Dale Haidvogel invited Kate to help him teach a ten-day ROMS training in Hong Kong. He had said he would go early with his family, so Rob and I bought tickets to arrive early. Dale’s family then changed their minds and they spent New Year’s in Toronto.








We arrived late afternoon on Dec 30 for a class starting Jan 5. We were met by a taxi driver with a card holding my name - it was so nice. A picture from the taxi. Lots and lots of tall buildings. There is an estimated 7 million living in Hong Kong. High rise after high rise. More pictures below...

Gan and two of his students met us at the apartment where they are putting
us up. Tower C also known as the "Uni Lodge".


The next morning one of the students, LinLin, came and gave us a campus tour. A picture from Tower C. HKUST has most everything in one enormous building, with eating establishments on the lower levels, class rooms on the
main level, and offices above. HKUST is only twenty years old, but has become one of the best universities in Hong Kong, with the top business school in all of Asia. LinLin took us to meet Gan, then we went to visit the computer lab where my part of the class will be held. The two computer guys who run all the computers in the Math department were there, explaining that the PCs running windows would have a virtual Linux, then they could connect to Gan’s cluster for doing the actual work. Seemed dicey to me, plus Gan hadn’t sent them the list of software I’d asked for (with all the Python modules),
so that was worrisome as well. We agreed to meet with them again on Tuesday, the day before the class started. Gan then took us out for a big dim sum lunch.

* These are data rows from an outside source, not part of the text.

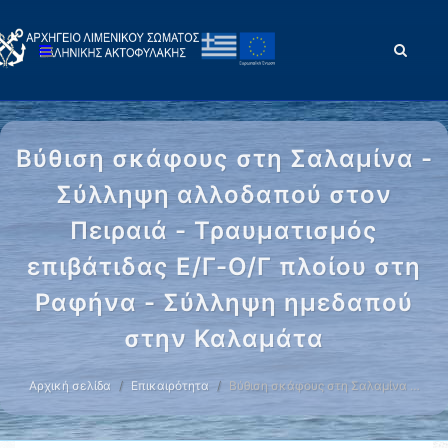
Βύθιση σκάφους στη Σαλαμίνα -
Σύλληψη αλλοδαπού στον
Πειραιά - Τραυματισμός
επιβάτιδας Ε/Γ-Ο/Γ πλοίου στη
Ραφήνα - Σύλληψη ημεδαπού
στην Καλαμάτα
Αρχική σελίδα
Επικαιρότητα
Βύθιση σκάφους στη Σαλαμίνα …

That afternoon Rob and I went to Hang Hau to buy Octopus cards and to look for an extra electric plug converter. The Octopus cards can be loaded with money, then debitted by the buses and the metro, so you don’t have to carry tons of change around. My last Seattle trip was filled with scrambling for bus money.



We spent the evenings and some early mornings working on talks while touring around during the daylight hours. We got out to Tsuen Wan on Saturday to see a Taoist temple, then to










Stanley Market to see what was there (I wanted a Chinese chop and we were told that was the place to go).











On Sunday we went out by the airport to see the largest Buddha in the world at the Po Lin monastery.



You can get there by aerial tramway, which happened to have a two hour wait - we’d have taken a bus if we’d known! Gan told us there were many tourists from the mainland over for the holidays and said it should be quiet now until Chinese New Years.